We were in a taxi heading east on the elevated Yan'an Highway, in the heart of the city, continuing a conversation we had started an hour earlier in a conference room at the architecture firm he runs here in the French Concession neighborhood.
A year and a half after coming to L.A. to take over the architecture department at USC, Ma, 42, a Chinese citizen, is just finishing the renovation of his house near the Rose Bowl in Pasadena. He's officially in L.A. during the academic year, and he spends his summers in Shanghai running his firm, MADA s.p.a.m. (the lowercase letters stand for strategy, planning, architecture and media). But the peripatetic Ma also seems to be a global nomad, spending much of his time at 35,000 feet above sea level, crisscrossing the globe sharing his views on architecture and obsolescence.
Part salesman, part philosopher, Ma prides himself on being able to articulate what he thinks are the most important principles of contemporary architecture: 1) Architecture is more about ideas than materials; 2) Ideas should not be inscribed in stone forever; 3) The idea has to be beautiful; and 4) Architecture has to be for others.
I'm not entirely sure how all of this fits together, but I get his message about impermanence. It all goes back to the skyscrapers and why ugliness excites him.
"If they're ugly, they'll be torn down sooner," he explained before launching into a critique of historic preservation.
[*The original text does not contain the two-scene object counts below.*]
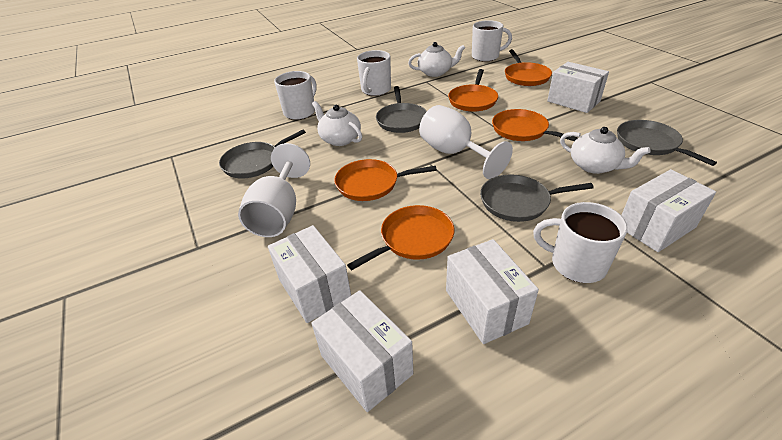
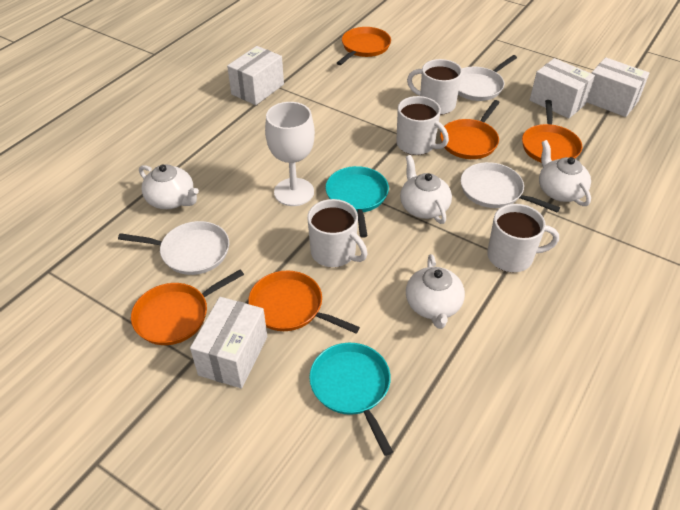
grey pan: 4 -> 0
turquoise pan: 0 -> 2
white box: 5 -> 4
white goblet: 2 -> 1
white pan: 0 -> 3
white teapot: 3 -> 4

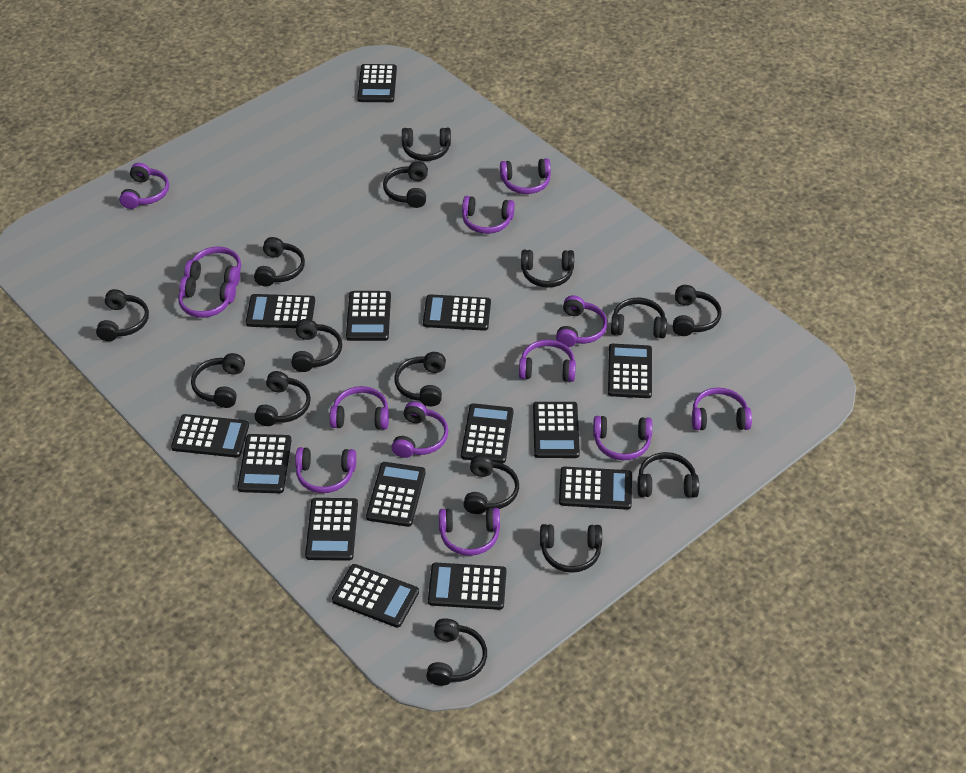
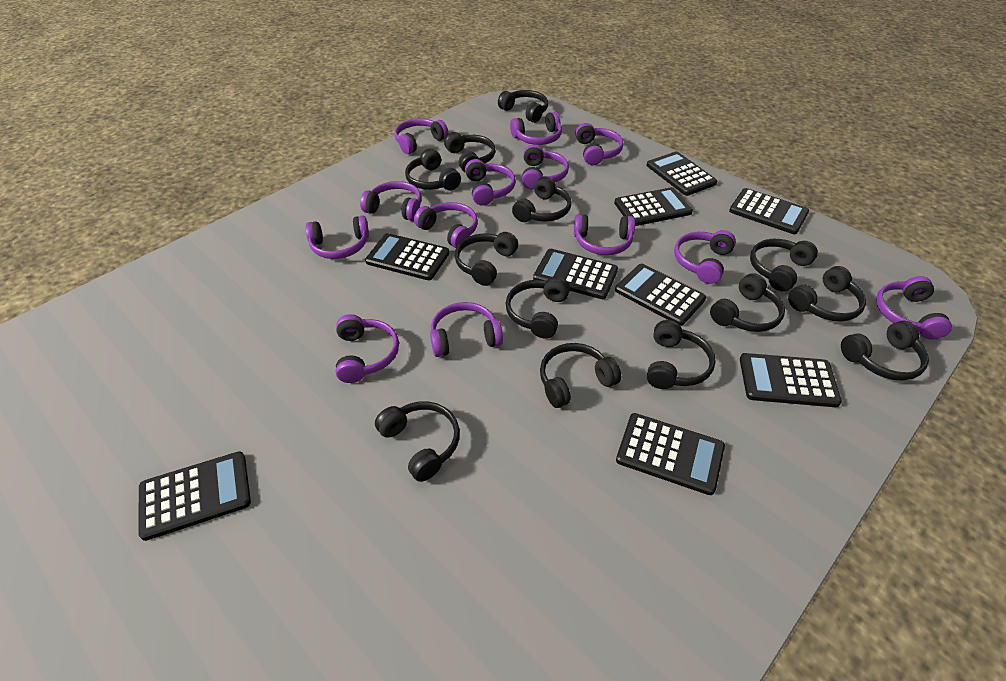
black calculator: 14 -> 9
black headphones: 15 -> 13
Even as Westerners marvel at the enormity of China's urban building boom, they also tend to bemoan the ongoing demolition of the country's architectural patrimony. Even my guidebook complains about China's "perverse delight in destroying its own heritage" and the fact that in Shanghai, an enormous city of 19 million souls, only 600-odd buildings have been designated as protected historical sites, compared with nearly 40,000 in London.
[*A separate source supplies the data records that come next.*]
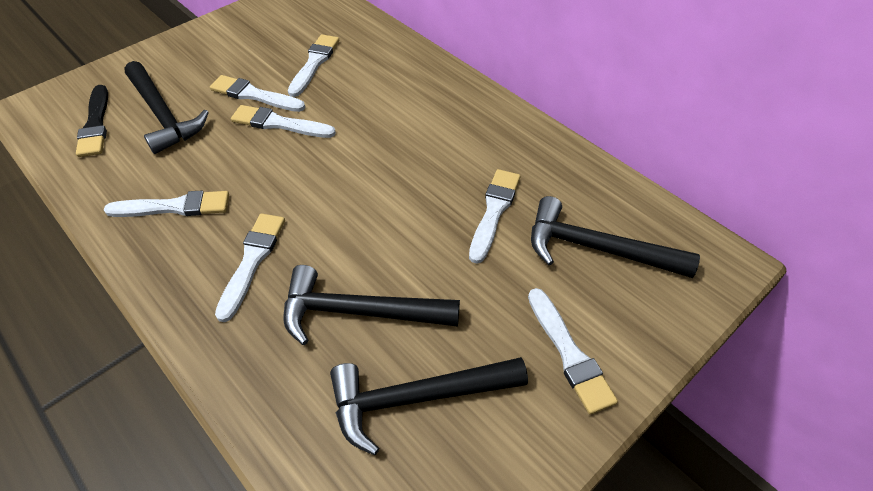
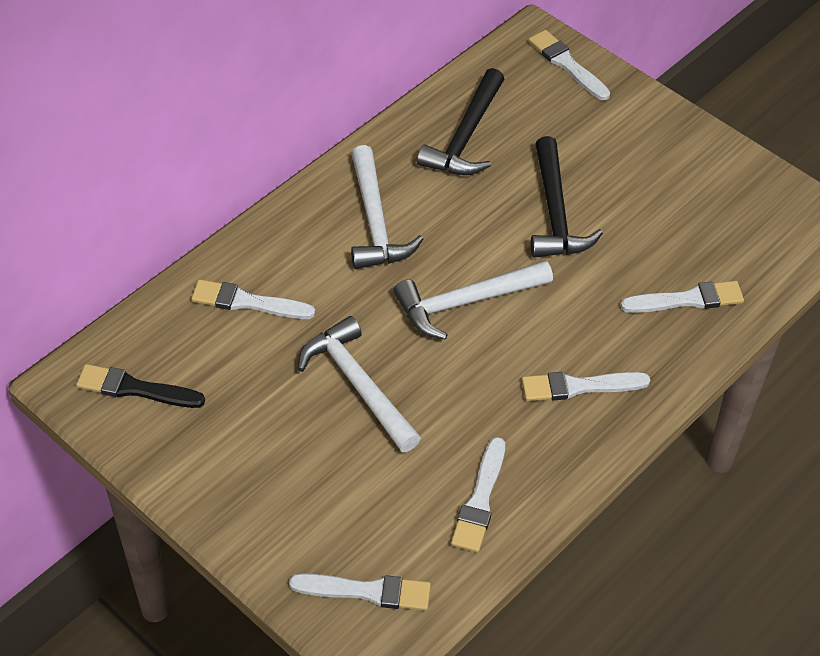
black hammer: 4 -> 2
white brush: 7 -> 6
white hammer: 0 -> 3

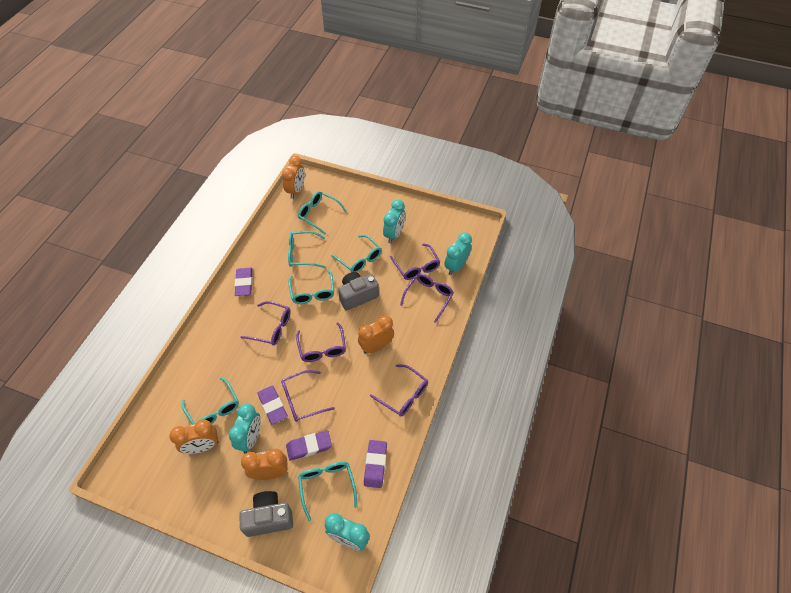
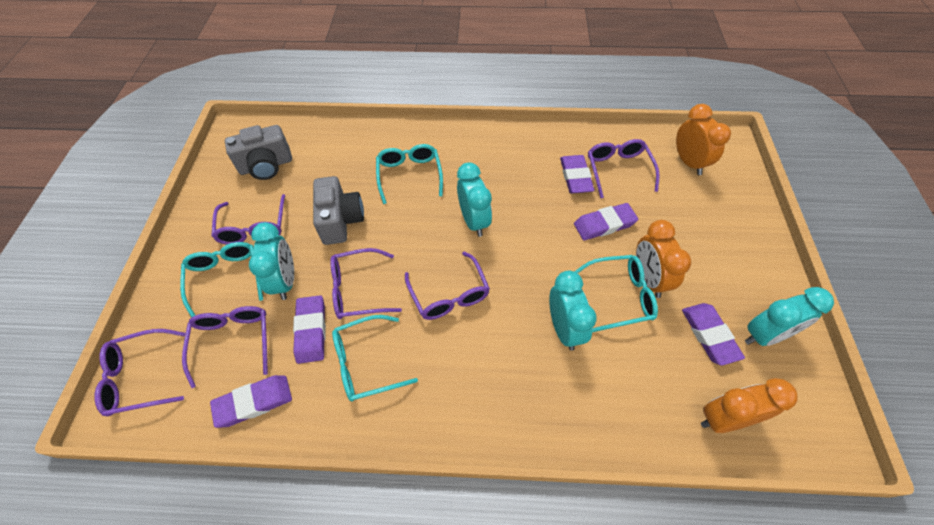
orange clock: 4 -> 3
purple eraser: 4 -> 5
turquoise glasses: 6 -> 4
Ma sheds no tears for the quaint buildings that have given way to thousands of new structures -- and they aren't all ugly by any means. In fact, he barely conceals his disdain for architectural nostalgia. "The concept behind historic preservation is foolish," he said. "It assumes that there is infinite space for future generations. We have to allow people in the future to build their environments based on their own needs and intelligence."